Fixed patch for 2.2.x (which does not use mod_proxy's child_init() run before mod_proxy_balancer's...).
Comment 13 Ruediger Pluem 2015-01-06 08:40:05 UTC
(In reply to Yann Ylavic from comment #10)
> Created attachment 32341 [details]
> Don't put normal (non balancer-member) workers in error (trunk/2.4.x)
> 
> This patch should prevent httpd from putting workers which are *not*
> load-balancer members in error state, since we don't want the retry timeout
> to be applied when there is no alternative to connect to.

-1 as this being hardcoded. This can be already done with retry=0. We may discuss to set retry=0 as a default value in this case if not set explicitly. It may make sense to put even a single backend in error state for some time to give the backend some time to recover without new requests sent to it and have them blocked at the reverse proxy layer.
Comment 14 Yann Ylavic 2015-01-06 11:37:40 UTC
(In reply to Ruediger Pluem from comment #13)
> (In reply to Yann Ylavic from comment #10)
> > Created attachment 32341 [details]
> > Don't put normal (non balancer-member) workers in error (trunk/2.4.x)
> > 
> > This patch should prevent httpd from putting workers which are *not*
> > load-balancer members in error state, since we don't want the retry timeout
> > to be applied when there is no alternative to connect to.
> 
> -1 as this being hardcoded. This can be already done with retry=0. We may
> discuss to set retry=0 as a default value in this case if not set
> explicitly. It may make sense to put even a single backend in error state
> for some time to give the backend some time to recover without new requests
> sent to it and have them blocked at the reverse proxy layer.
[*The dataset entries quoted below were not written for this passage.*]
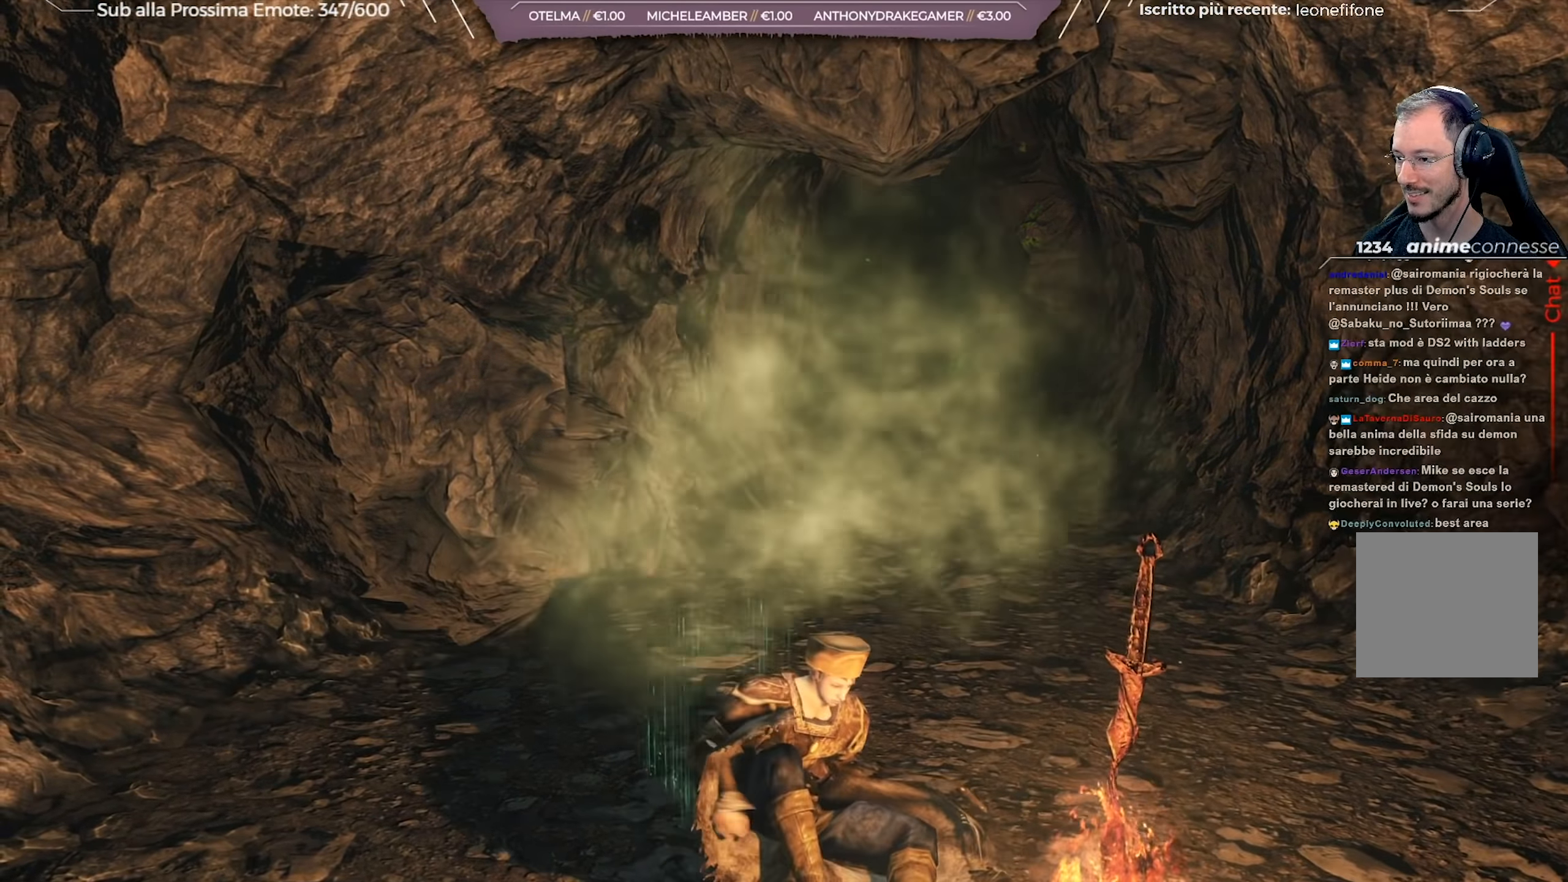
{"buttons": [], "left_stick": "up", "right_stick": "center", "events": [[17, "right_stick", "right"], [200, "right_stick", "center"]]}
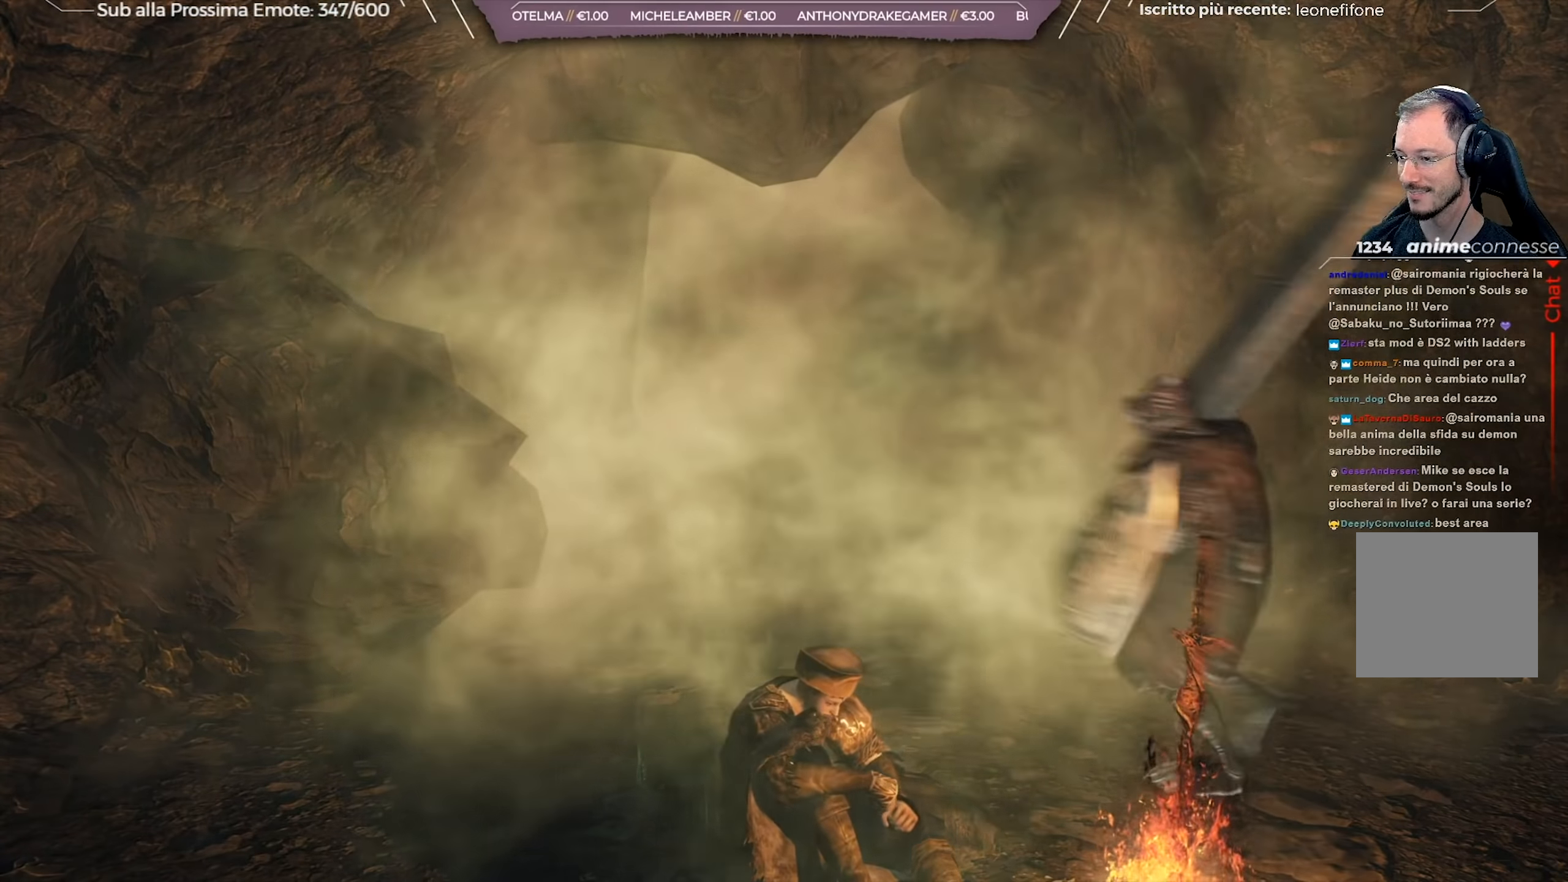
{"buttons": [], "left_stick": "up", "right_stick": "down-left", "events": [[417, "right_stick", "down-left"]]}
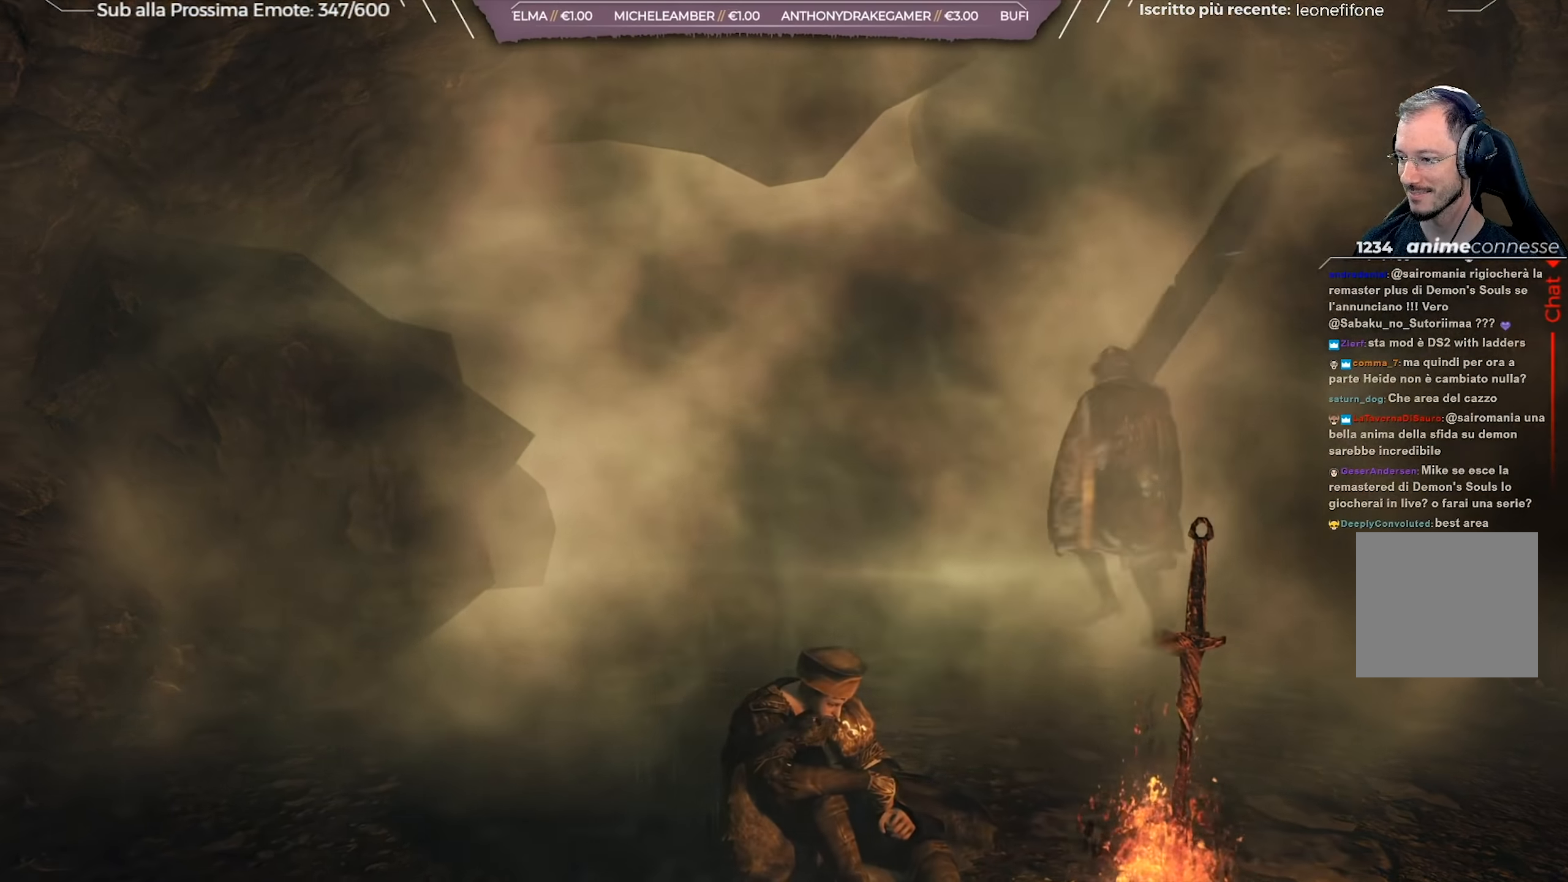
{"buttons": [], "left_stick": "up", "right_stick": "center", "events": [[33, "right_stick", "center"], [233, "right_stick", "down-left"], [350, "right_stick", "center"]]}
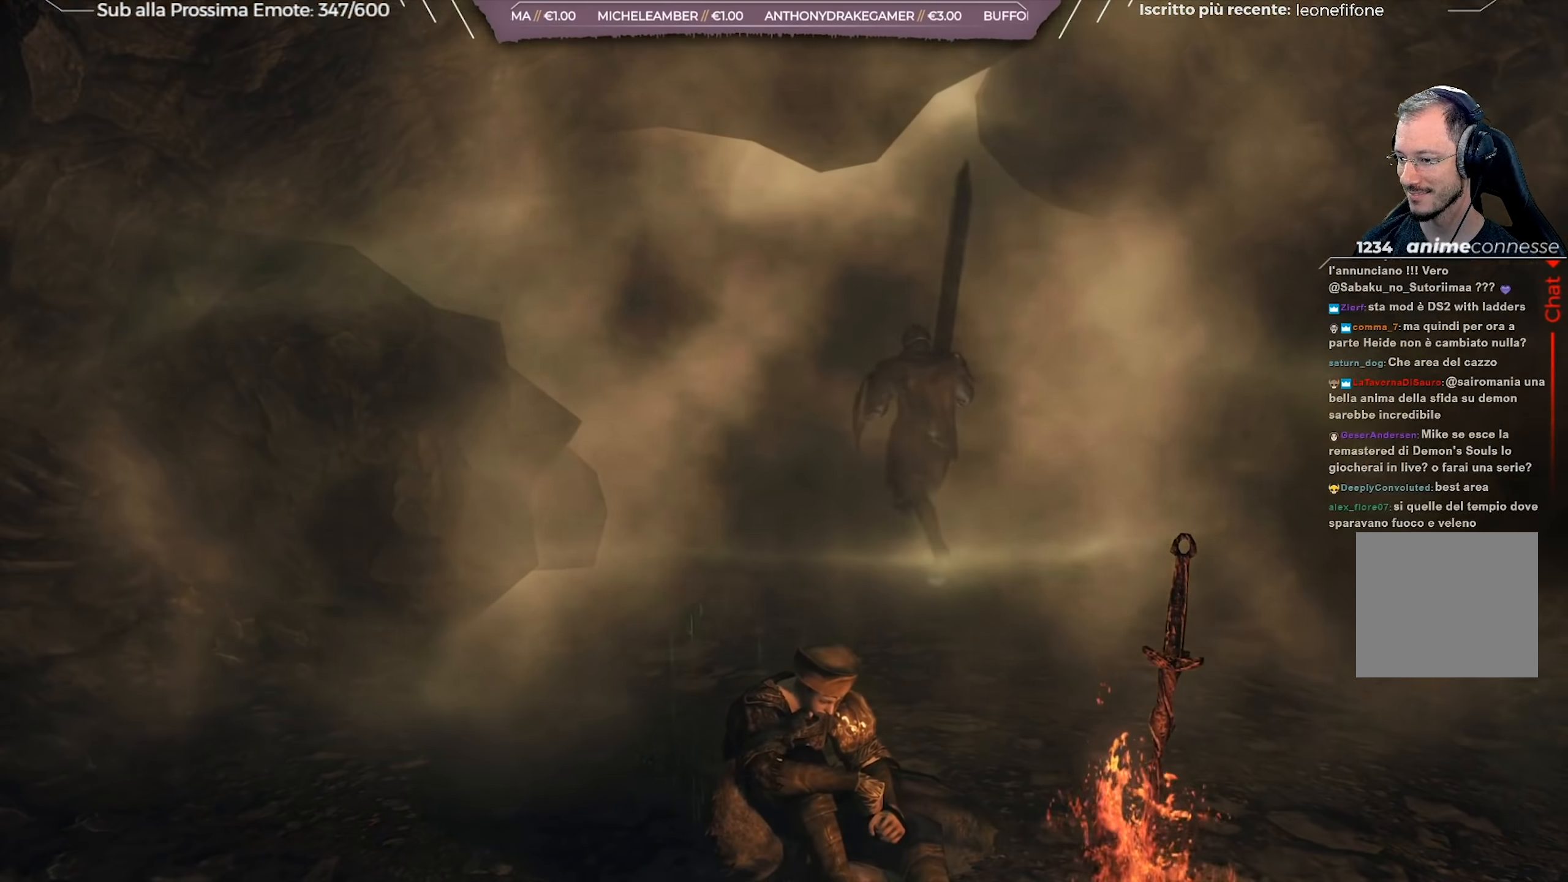
{"buttons": [], "left_stick": "up-right", "right_stick": "center", "events": [[117, "left_stick", "up-right"], [184, "right_stick", "left"], [301, "right_stick", "center"]]}
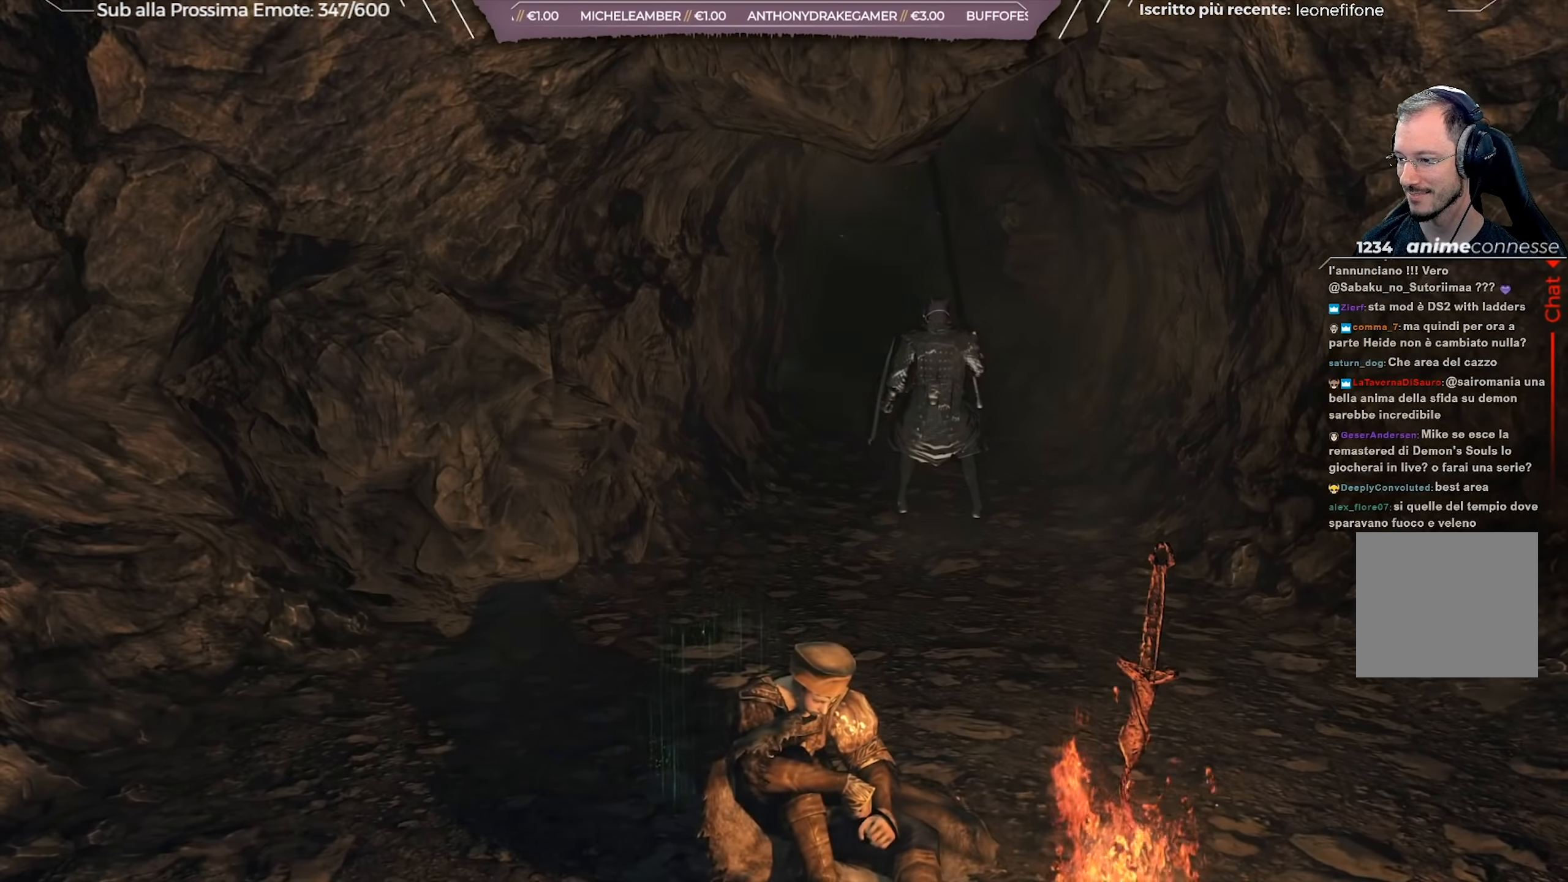
{"buttons": [], "left_stick": "up-right", "right_stick": "center", "events": [[217, "right_stick", "left"], [400, "right_stick", "center"]]}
Nothing is hardcoded here, the default being still status=-I for balancer-members, but changed to status=+I for the standalone workers (but it can still be opt-out).
This is indeed debatable, the backend's time-to-recover argument is right/real, but there is no status=+I vs retry=0 here, both would change the default behaviour (is that acceptable?).

The only difference (I see) between status=+I and retry=0 is the logging of the worker's error/recovery states (in addition to the protocol/socket error).
I think this logging should be done only for status=-I workers (hence +I should ignore any error, not only those from connect()/handshake, eg. failon{status,timeout} or 500/503...).
This is at least what I did (try to) implement in this patch, so that users with simple workers don't bother (including logs) with recovery period if they configured so (or by default, if acceptable).
Comment 15 Ruediger Pluem 2015-01-06 18:47:52 UTC
(In reply to Yann Ylavic from comment #14)
> (In reply to Ruediger Pluem from comment #13)
> > (In reply to Yann Ylavic from comment #10)
> > > Created attachment 32341 [details]
> > > Don't put normal (non balancer-member) workers in error (trunk/2.4.x)
> > > 
> > > This patch should prevent httpd from putting workers which are *not*
> > > load-balancer members in error state, since we don't want the retry timeout
> > > to be applied when there is no alternative to connect to.
> > 
> > -1 as this being hardcoded. This can be already done with retry=0. We may
> > discuss to set retry=0 as a default value in this case if not set
> > explicitly. It may make sense to put even a single backend in error state
> > for some time to give the backend some time to recover without new requests
> > sent to it and have them blocked at the reverse proxy layer.
> 
> Nothing is hardcoded here, the default being still status=-I for
> balancer-members, but changed to status=+I for the standalone workers (but
> it can still be opt-out).

Sorry I misread the patch here. So no worries. As said changing the default makes sense for trunk. As this setup can already be reached by explicit configuration I would not backport it.
Comment 16 Yann Ylavic 2015-01-07 10:46:34 UTC
Thanks Rüdiger for the (new) review, commited in r1650028 (trunk).

Regarding this PR, for 2.4.x or 2.2.x, the default remains the error state (quarantine) during "retry" seconds (for connect(), 500/503 or failon{status,timeout} errors).

It can be changed with :
 ProxyPass/ProxySet ... status=+i retry=0
Comment 17 metatechbe 2015-02-10 13:45:42 UTC
Here is more information regarding our problem.  It is not a Solaris 11 bug but a Solaris 11 security hardening.

In Solaris 10, the ougoing TCP ports were chosen sequentially.
In Solaris 11, probably to implement RFC 6056 "Recommendations for Transport-Protocol Port Randomization", TCP ports are randomly chosen.
But the randomization does not guarantee that the port is not reused within 4 minutes (2 x the TCP Maximum Segment Lifetime, specified in RFC 1122)

The problem is occurring when the server-side of the TCP connection is closing the connection first, for instance when the HTTP Keep-Alive is disabled with the HTTP header "Connection: closed".  In this case, the TCP connection stays in the TIME_WAIT state for a short period on the server-side, but the TCP connection is immediately CLOSED on the client side.  The Solaris server accepts a new connection anyway, but the Cisco PIX and ACE firewall in between rejects them.

A more detailed explanation is available here :				 
http://blog.davidvassallo.me/2010/07/13/time_wait-and-port-reuse/

The RFC6191 specifies that TCP timestamps defined in RFC 1323 can be used to shorten the TIME_WAIT period for a socket.

To activate it under Solaris, run the following command on the machine initiating the TCP connections : 
sudo ndd -set /dev/tcp tcp_tstamp_always 1
 
The firewall must use this TCP field in its heuristics to make it work however.

Otherwise, it is possible to disable port randomization on Solaris 11 by adding the following line in /etc/system and rebooting the system :

set ip:tcp_random_anon_port=0